Schließlich fragte Ann: »Was wurde eigentlich aus deiner Katze – Lauer?«
Zedd legte nachdenklich die Stirn in Falten und versuchte sich zu erinnern. »Um die Wahrheit zu sagen, ich weiß es nicht mehr. Damals ging alles drunter und drüber. Der Krieg mit D’Hara – geführt von Richards anderem Großvater, Panis Rahl – stand kurz vor dem Ausbruch, das Leben Tausender von Menschen war in Gefahr. Ich war noch nicht zum Obersten Zauberer ernannt worden, und Erilyn war mit unserer Tochter schwanger. Vermutlich haben wir die Katze in all dem Durcheinander einfach aus den Augen verloren. Es gab in der Burg der Zauberer unzählige Orte, an denen Mäuse hausten. Wahrscheinlich war das Auflauern für sie reizvoller, als sich mit zwei aufdringlichen Menschen abzugeben.«
Zedd mußte schlucken, als diese schmerzlichen Erinnerungen hochkamen. »Als ich dann nach Westland übersiedelte und Richard geboren wurde, hielt ich mir als Erinnerung an Erilyn und an Zuhause stets eine Katze.«
Ann lächelte wohlwollend. Ihr Mitgefühl war echt. »Hoffentlich hast du nie eine ›Lauer‹ genannt, damit Richard nicht plötzlich einen Grund hat, sich an den Namen zu erinnern.«
»Nein«, meinte Zedd leise. »Das hab ich nie getan.«
15
»Schnipp-Schnapp«, rief Meister Drummond.

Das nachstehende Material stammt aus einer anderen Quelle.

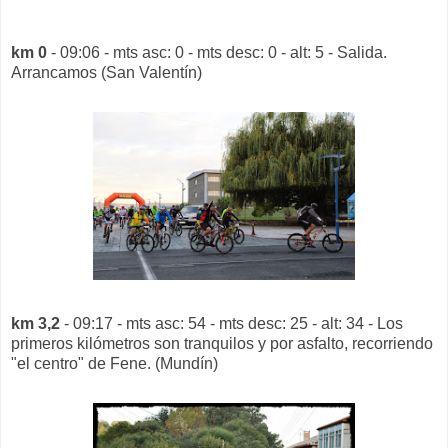
km 0
- 09:06 - mts asc: 0 - mts desc: 0 - alt: 5 - Salida.
Arrancamos (San Valentín)
km 3,2
- 09:17 - mts asc: 54 - mts desc: 25 - alt: 34 - Los
primeros kilómetros son tranquilos y por asfalto, recorriendo
"el centro" de Fene. (Mundín)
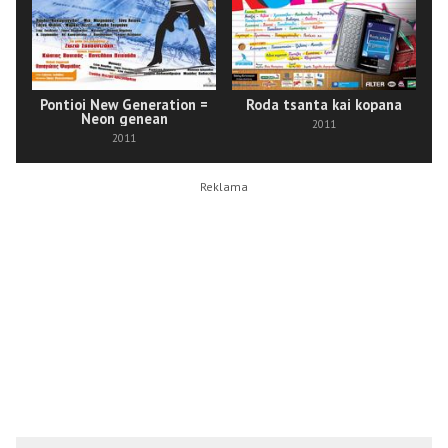
Pontioi New Generation =
Roda tsanta kai kopana
Neon genean
2011
2011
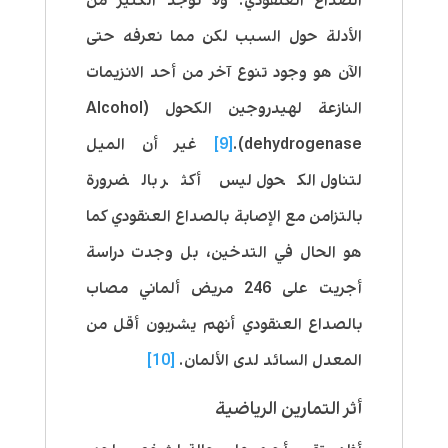
الصداع العنقودي. ولا توجد الكثير من
الأدلة حول السبب لكن مما نعرفه حتى
الآن هو وجود تنوع آخر من أحد الانزيمات
النازعة لهيدروجين الكحول (Alcohol
dehydrogenase).
[9]
غير أن الميل
لتناول الكحول ليس أكثر بالضرورة
بالتزامن مع الإصابة بالصداع العنقودي كما
هو الحال في التدخين، بل وجدت دراسة
أجريت على 246 مريض ألماني مصاب
بالصداع العنقودي أنهم يشربون أقل من
المعدل السائد لدى الألمان.
[10]
أثر التمارين الرياضية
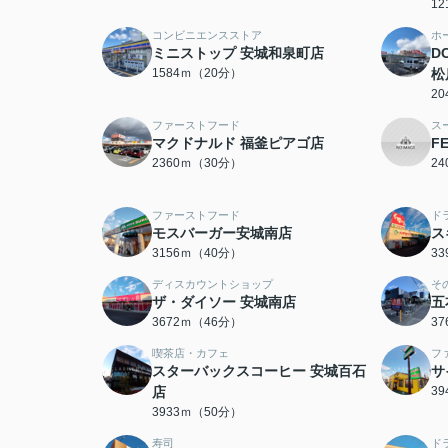
1
コンビニエンスストア
ホ
ミニストップ 安城和泉町店
D
1584ｍ（20分）
松
2
ファーストフード
ス
マクドナルド 福釜ピアゴ店
F
2360ｍ（30分）
2
ファーストフード
ド
モスバーガー安城南店
ス
3156ｍ（40分）
3
ディスカウントショップ
そ
ザ・ダイソー 安城南店
五
3672ｍ（46分）
3
喫茶店・カフェ
フ
スターバックスコーヒー 安城百石
サ
店
3
3933ｍ（50分）
寿司
ド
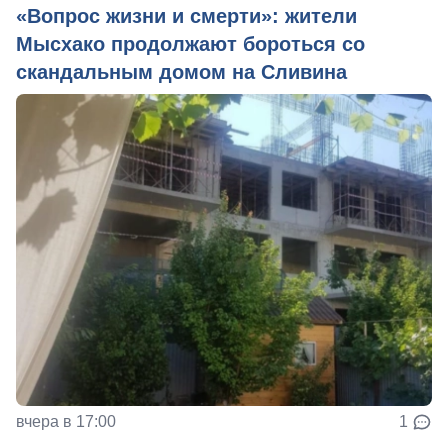
«Вопрос жизни и смерти»: жители
Мысхако продолжают бороться со
скандальным домом на Сливина
вчера в 17:00
1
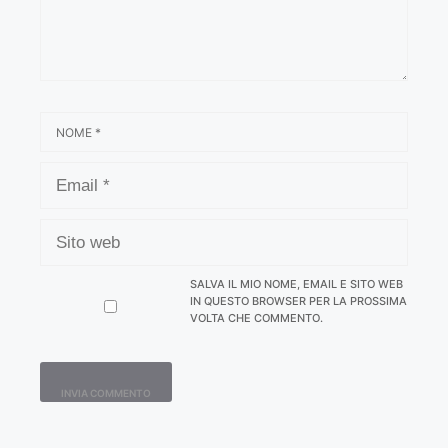
NOME
EMAIL
SITO
WEB
SALVA IL MIO NOME, EMAIL E SITO WEB
IN QUESTO BROWSER PER LA PROSSIMA
VOLTA CHE COMMENTO.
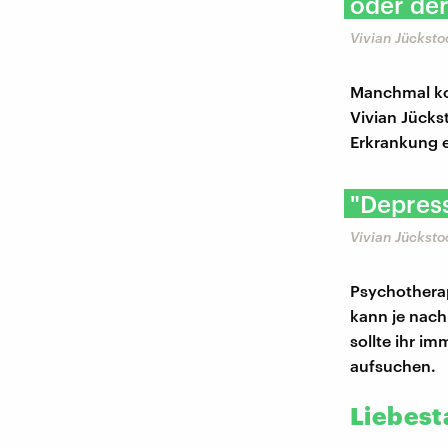
oder de
Vivian Jückst
Manchmal ko
Vivian Jückst
Erkrankung e
"Depress
Vivian Jückst
Psychotherap
kann je nach
sollte ihr im
aufsuchen.
Liebes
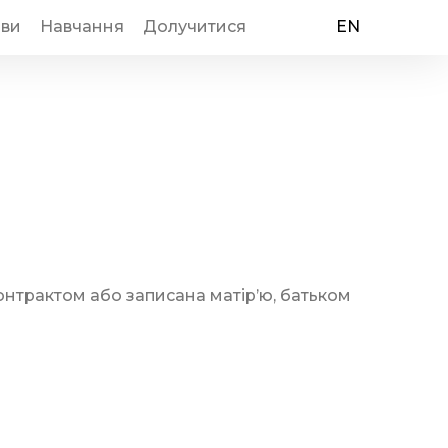
иви
Навчання
Долучитися
EN
контрактом або записана матір’ю, батьком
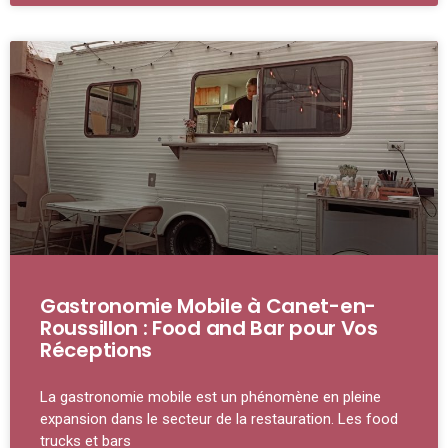
Gastronomie Mobile à Canet-en-
Roussillon : Food and Bar pour Vos
Réceptions
La gastronomie mobile est un phénomène en pleine
expansion dans le secteur de la restauration. Les food
trucks et bars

Die Lippen fest aufeinandergepreßt, versuchte Snip – erfolglos, wie er wußte – nicht rot zu werden. Höflich lächelnd trottete er an den kichernden Frauen vorbei.
»Ja, Sir?«
Meister Drummond deutete fuchtelnd mit der Hand in den hinteren Teil der Küche. »Schnapp dir noch etwas von dem Apfelbaumholz und schaff es ins Haus.«
Snip verbeugte sich mit einem »Ja, Sir« und begab sich zur Tür, die in den Wald hinausführte. Obwohl in der Küche ein Dunst aus wundervollen Wohlgerüchen herrschte, angefangen bei brutzelnder Butter, über Zwiebeln und Gewürze bis hin zum Duft schmorenden Fleisches, der einem das Wasser im Mund zusammenlaufen ließ, war er froh über die Gelegenheit, den verkrusteten Kesseln entkommen zu können. Die Finger schmerzten ihm vom Kratzen und Schrubben. Froh war er auch deshalb, weil Meister Drummond kein Eichenholz verlangt hatte. Snip war erleichtert, daß er wenigstens einmal etwas richtig gemacht und genug Eichenholz hereingeschafft hatte.
Als er auf seinem Weg hinunter zum Apfelholzstapel durch Flecken warmen Sonnenlichts schlenderte, fragte er sich abermals, warum Minister Chanboor Beata hatte sehen wollen. Sie hatte zweifellos glücklich dabei ausgesehen. Frauen schienen ganz aus dem Häuschen zu geraten, sobald sie eine Gelegenheit erhielten, den Minister kennenzulernen.
Snip vermochte nicht zu erkennen, was an dem Mann so besonders war, schließlich wurde er schon alt und grau. Snip vermochte sich nicht vorzustellen, selber einmal so alt zu werden, daß er graue Haare bekam. Schon die Vorstellung ließ ihn angewidert die Nase rümpfen.
Als er am Holzstoß anlangte, fiel ihm etwas ins Auge. Er legte eine Hand an die Stirn, um seine Augen gegen das Sonnenlicht zu schützen, und spähte hinüber in den Schatten des Wendehammers. Erst hatte er gedacht, es sei nur eine weitere Warenlieferung, es war jedoch Brownie, der noch immer mitsamt Metzgerkarren dort wartete.